0 Comments
Viewing single post of blog Cultural Fusion

How did we get to this moment….this place that will become the history of humankind?

For me, Cultural Fusion “art as philosophy” is very much about a way of being. Rather than looking at the world crisis with apathy it calls for us to engage with art as a mirror and solution. If you are one committed to making a difference what you see will be considerably different than if you are one who is not. My feeling is that art can serve a much greater purpose…a higher purpose. What if art can be the vehicle for facilitating posivite changes if not inspiring them directly?

When those who were alive during previous Genocide we look back, amazed at what humans do to each other while others stand by silently to reap the “benefits” of what is done.

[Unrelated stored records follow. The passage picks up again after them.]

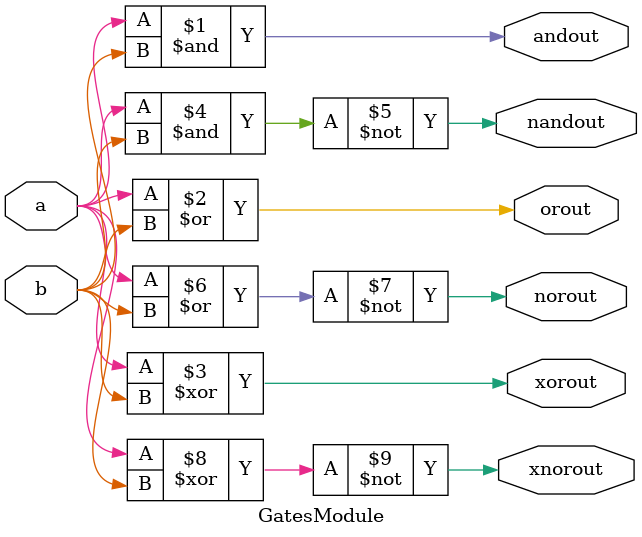
<source format=v>
module GatesModule (
    a, b,
    andout,
    orout,
    xorout,
    nandout,
    norout,
    xnorout
);
    input a,b;
    output andout, orout, xorout;
    output nandout, norout, xnorout;
    
    assign andout = a & b;
    assign orout = a | b;
    assign xorout = a ^ b;

    assign nandout = ~(a & b);
    assign norout = ~(a | b);
    assign xnorout = ~(a ^ b);
endmodule
</source>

For example, could the institutionalized African slave trade/enslavement have lasted hundreds of years if consumers had joined forces with abolitionists and been unwilling to purchase products produced under such conditions? When people hype buying green how many pay attention to the conditions in which those goods are produced? In many places slave labor is still an accepted norm so I wonder who is paying attention to how crops for biofuel are produced? See Ending Slavery Today

That is not to point fingers of blame, but to confront the reality of how these atrocities continue to happen. It happens because of the general tolerance of that which is unacceptable. How do we address the multiple crisis-es facing the global community? By seeing our individual parts in it….by coming to terms with the fact that this world is a reflection of us. If you don’t like what you see, then look first to yourself.

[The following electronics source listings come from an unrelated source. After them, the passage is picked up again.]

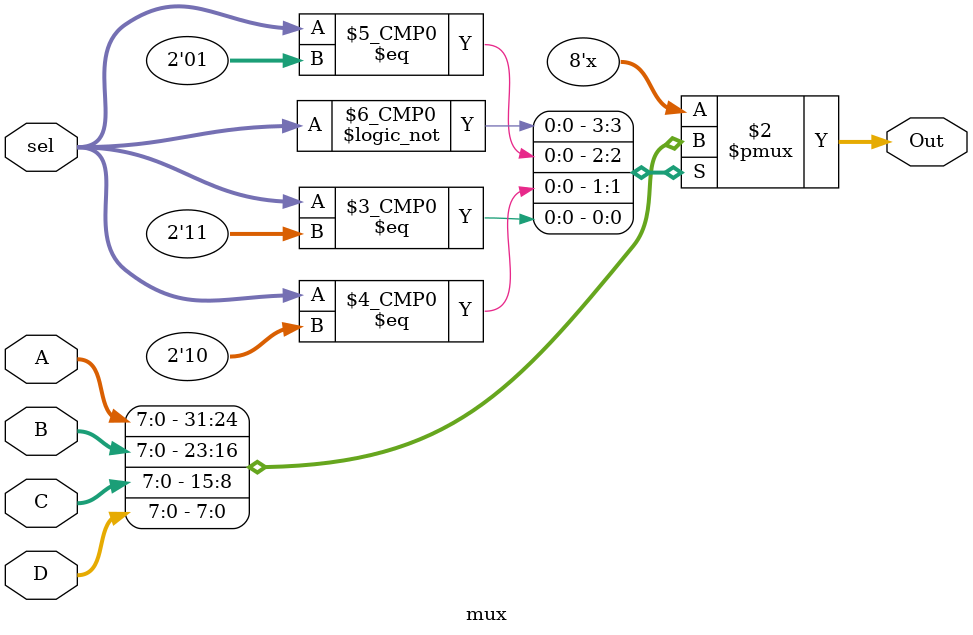
<source format=v>
module mux(
    input [7:0]A, B, C, D,
    input [1:0] sel,
    output reg [7:0]Out
    
    );
    
    always @(*) begin 
        case(sel)
            2'b00: Out <= A; 
            2'b01: Out <= B;
            2'b10: Out <= C;
            2'b11: Out <= D;
        endcase
    end

endmodule
</source>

In this blog post i share with you a bit of a dialogue i had recently about how Cultural Fusion shines a compassionate, and yet unflinching light on this line of insight and how it may lead us toward solutions.

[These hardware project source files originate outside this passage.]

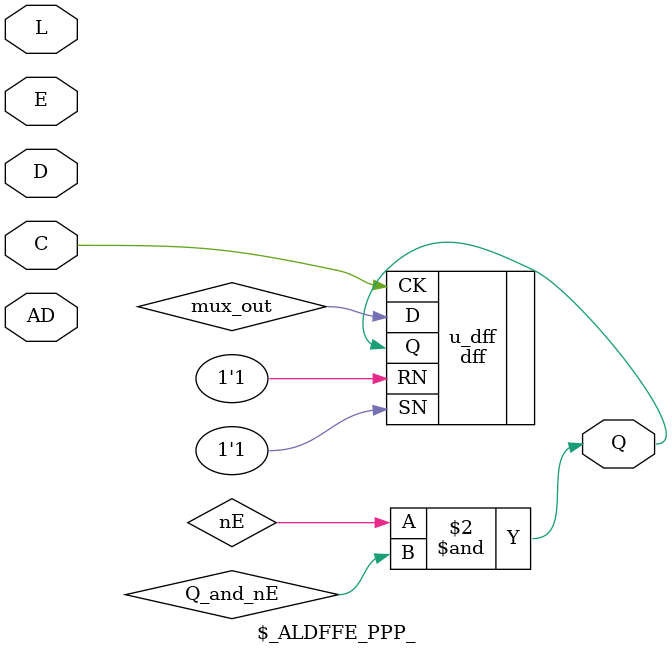
<source format=v>
module $_ALDFF_PP_ (AD, C, D, L, Q);
    input AD;  // async load input
    input C;   // clock
    input D;   // normal D input
    input L;   // async load / preset
    output Q;  // output

    // Internal wires
    wire mux_out;
    wire nL, AD_and_L, D_and_nL;

    // Build a 2:1 mux using AND, OR, NOT
    not u_not_L (.A(L), .Y(nL));              // nL = !L
    and u_and1 (.A(D), .B(nL), .Y(D_and_nL)); // D & !L
    and u_and2 (.A(AD), .B(L), .Y(AD_and_L)); // AD & L
    or  u_or1  (.A(D_and_nL), .B(AD_and_L), .Y(mux_out)); // mux_out = (D & !L) | (AD & L)

    // Connect to reset-only dff
    dff u_dff (
        .D(mux_out),
        .CK(C),
        .RN(1'b1),   // inactive reset
        .SN(1'b1),   // inactive set
        .Q(Q)
    );

endmodule

module $_ALDFFE_PPP_ (AD, C, D, E, L, Q);
    input AD;  // async load input
    input C;   // clock
    input D;   // normal D input
    input E;   // enable
    input L;   // async load / preset
    output Q;  // output

    // Internal wires
    wire nL, nE;
    wire D_and_E, Q_and_nE;
    wire D_mux, AD_and_L, Dmux_and_nL;
    wire mux_out;

    // Invert controls
    not u_notL (.A(L), .Y(nL));      // nL = !L
    not u_notE (.A(E), .Y(nE));      // nE = !E

    // Enable mux: Dmux = (E ? D : Q)
    and u_and1 (.A(D), .B(E),   .Y(D_and_E));   // D & E
    and u_and2 (.A(Q), .B(nE),  .Y(Q_and_nE));  // Q & !E
    or  u_or1  (.A(D_and_E), .B(Q_and_nE), .Y(D_mux));

    // Load mux: mux_out = (L ? AD : D_mux)
    and u_and3 (.A(D_mux), .B(nL), .Y(Dmux_and_nL)); // Dmux & !L
    and u_and4 (.A(AD),    .B(L),  .Y(AD_and_L));    // AD & L
    or  u_or2  (.A(Dmux_and_nL), .B(AD_and_L), .Y(mux_out));

    // Final synchronous DFF (no async behavior in primitive)
    dff u_dff (
        .D(mux_out),
        .CK(C),
        .RN(1'b1),  // inactive reset
        .SN(1'b1),  // inactive set
        .Q(Q)
    );
    
endmodule


// Approach 2: correct asynchronous implementation (but bad netlist relationship)
// module $_ALDFF_PP_ (AD, C, D, L, Q);
//     input AD;  // async load input
//     input C;   // clock
//     input D;   // normal D input
//     input L;   // async load / preset
//     output Q;  // output

//     wire set = L & AD;
//     wire reset = L & ~AD;

//     dff u_dff (
//         .D(D),
//         .CK(C),
//         .RN(reset),
//         .SN(set),
//         .Q(Q)
//     );

// endmodule
</source>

They know through research that pictures of crying babies and people dying are losing their impact on the public, who are becoming increasingly apathetic towards giving (translated : crying babies may no longer engage and maintain people’s attention and convert that attention into giving).

From the perspective of this project as an art series this “reality” speaks to a concept addressed in one of the projects…the immortal egos. In fact, Kerry Santo and i had a dialogue that is posted there speaks specifically to our creations as a reaction to that…Rather than developing marketing that caters to that the position made via “Sadistic Ophelia” is that those people then need to be willing to confront that reality and truth of who they have chosen to be. The Immortal Egos as Kerry’s brainchild on which we collaborate and she has agreed to have her Scarybirds site be a solar system in our galaxy. (They will have a pub/club in Hotel Infinity.)

When history looks back at the multiple Genocide happening in our lifetime i think people need to be able to face that they are the ones who would have this happen again AND my art series aspires to document those who would not, with a special interest on those businesses that stand for making a differences. This is why the “what-is-peace?” project engages the oral history community to ensure that this is documented for future generations to learn from. See Oral Tradition Integration

As it stands it is the worse businesses that are immortalized in “protest art” i am presenting an alternative to protest art- “art as philosophy” as a vehicle/framework for meaningful marketing. So rather than going for a “mass consumption” approach i’m more interested in the “boutique markets”. People who are making conscious choices about who they will be and doing so for the better of humanity.

As in any art, it isn’t meant to appeal to everyone.

….it is a radical inclusion of protest art in terms of defining the Art:Work as WebAntiphon:Clear_CRM_Strategy. It is about affirming the positive through the exploration in this idea:

“The work of the individual still remains the spark that moves mankind ahead even more than teamwork.”